EDITORIAL – A BARBÁRIE, A LESTE E A OESTE

Imagem2

O horrível caso de violação de uma jovem na Índia, ao que se sabe por ordem de um chamado conselho de aldeia, voltou a chamar a atenção para os numerosos casos do género que ocorrem naquele enorme país. Este contudo tem um aspecto especial: ocorre na sequência de uma deliberação de uma autoridade tradicional, ou pelo menos tida como tal, que a terá tomado por a jovem ter uma relação amorosa com alguém que não pertence à sua comunidade de origem. Isto só agravará a gravidade da situação, para qualquer pessoa que julgue essencial garantir um mínimo de liberdades e garantias individuais a qualquer pessoa humana. Entretanto, as reacções, na Índia e no mundo, são díspares, se muitos não hesitam em condenar toda a situação, outros procuram encontrar atenuantes. Sugere-se que leiam a notícia abaixo:

http://www.theguardian.com/world/2014/jan/23/india-gang-rape-case-sexual-violence

Muitos comentadores dizem que esta vaga de ataques estará a ser causada pelas reclamações de um número crescente de pessoas, no sentido de serem ultrapassadas barreiras tradicionais no que respeita aos direitos básicos. É de notar que o “conselho”  será composto por idosos do sexo masculino, e que nos meios conservadores se responsabilizam “influências ocidentais”, referindo até influências perniciosas no vestuário e  na fast food.
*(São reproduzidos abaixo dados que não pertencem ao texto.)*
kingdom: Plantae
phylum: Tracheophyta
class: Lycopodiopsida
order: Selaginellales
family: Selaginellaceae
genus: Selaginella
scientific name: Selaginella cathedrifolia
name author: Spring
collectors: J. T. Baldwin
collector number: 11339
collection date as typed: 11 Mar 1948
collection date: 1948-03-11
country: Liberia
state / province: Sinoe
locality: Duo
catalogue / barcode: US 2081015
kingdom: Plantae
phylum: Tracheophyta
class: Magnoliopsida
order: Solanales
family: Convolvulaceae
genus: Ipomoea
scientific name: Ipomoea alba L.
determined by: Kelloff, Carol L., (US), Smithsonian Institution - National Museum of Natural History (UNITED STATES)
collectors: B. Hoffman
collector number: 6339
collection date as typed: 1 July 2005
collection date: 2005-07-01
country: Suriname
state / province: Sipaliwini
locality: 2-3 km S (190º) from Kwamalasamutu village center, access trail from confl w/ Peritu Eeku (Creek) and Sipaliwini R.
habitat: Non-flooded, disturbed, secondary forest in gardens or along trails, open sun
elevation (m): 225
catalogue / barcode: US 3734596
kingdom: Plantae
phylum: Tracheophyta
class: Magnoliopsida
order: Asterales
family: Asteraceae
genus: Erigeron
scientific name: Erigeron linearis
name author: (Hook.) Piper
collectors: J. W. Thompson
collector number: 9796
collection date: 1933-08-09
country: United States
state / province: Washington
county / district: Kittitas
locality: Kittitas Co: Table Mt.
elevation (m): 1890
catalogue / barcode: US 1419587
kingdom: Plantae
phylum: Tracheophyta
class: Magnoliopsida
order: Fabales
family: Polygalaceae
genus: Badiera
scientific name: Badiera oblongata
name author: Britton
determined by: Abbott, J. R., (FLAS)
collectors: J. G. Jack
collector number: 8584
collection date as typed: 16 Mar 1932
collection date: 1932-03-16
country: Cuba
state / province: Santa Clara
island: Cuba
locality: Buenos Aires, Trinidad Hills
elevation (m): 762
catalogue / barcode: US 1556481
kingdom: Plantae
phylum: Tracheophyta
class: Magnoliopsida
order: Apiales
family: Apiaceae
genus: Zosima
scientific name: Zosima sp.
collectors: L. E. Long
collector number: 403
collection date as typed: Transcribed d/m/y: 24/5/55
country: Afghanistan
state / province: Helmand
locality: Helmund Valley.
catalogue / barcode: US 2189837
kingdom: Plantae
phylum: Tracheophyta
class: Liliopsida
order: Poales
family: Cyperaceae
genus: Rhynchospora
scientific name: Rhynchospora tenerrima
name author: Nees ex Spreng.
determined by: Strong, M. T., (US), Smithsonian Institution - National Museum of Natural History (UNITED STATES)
Mas não é só na Índia que as mentes conservadoras desenvolvem raciocínios com esta construção perversa, acusando quem luta contra os abusos de serem responsáveis por eles, ou pelo menos pelo seu agravamento. Por outro lado, o terem vindo a público estes casos ocorridos nos últimos anos, permite que se levante a hipótese de que anteriormente não eram trazidos a público, embora ocorressem tanto ou mais que agora.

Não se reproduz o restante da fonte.